Copy every line of the material below word for word, keeping each line break where it falls.

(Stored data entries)
———

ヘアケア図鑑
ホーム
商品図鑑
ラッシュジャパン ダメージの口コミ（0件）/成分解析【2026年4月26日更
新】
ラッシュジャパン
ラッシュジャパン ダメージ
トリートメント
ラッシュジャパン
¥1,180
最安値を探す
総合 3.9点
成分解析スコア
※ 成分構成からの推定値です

———

Exercise response:
ヘアケア図鑑
ホーム
商品図鑑
ラッシュジャパン ダメージの口コミ（0件）/成分解析【2026年4月26日更
新】
ラッシュジャパン
ラッシュジャパン ダメージ
トリートメント
ラッシュジャパン
¥1,180
最安値を探す
総合 3.9点
成分解析スコア
※ 成分構成からの推定値です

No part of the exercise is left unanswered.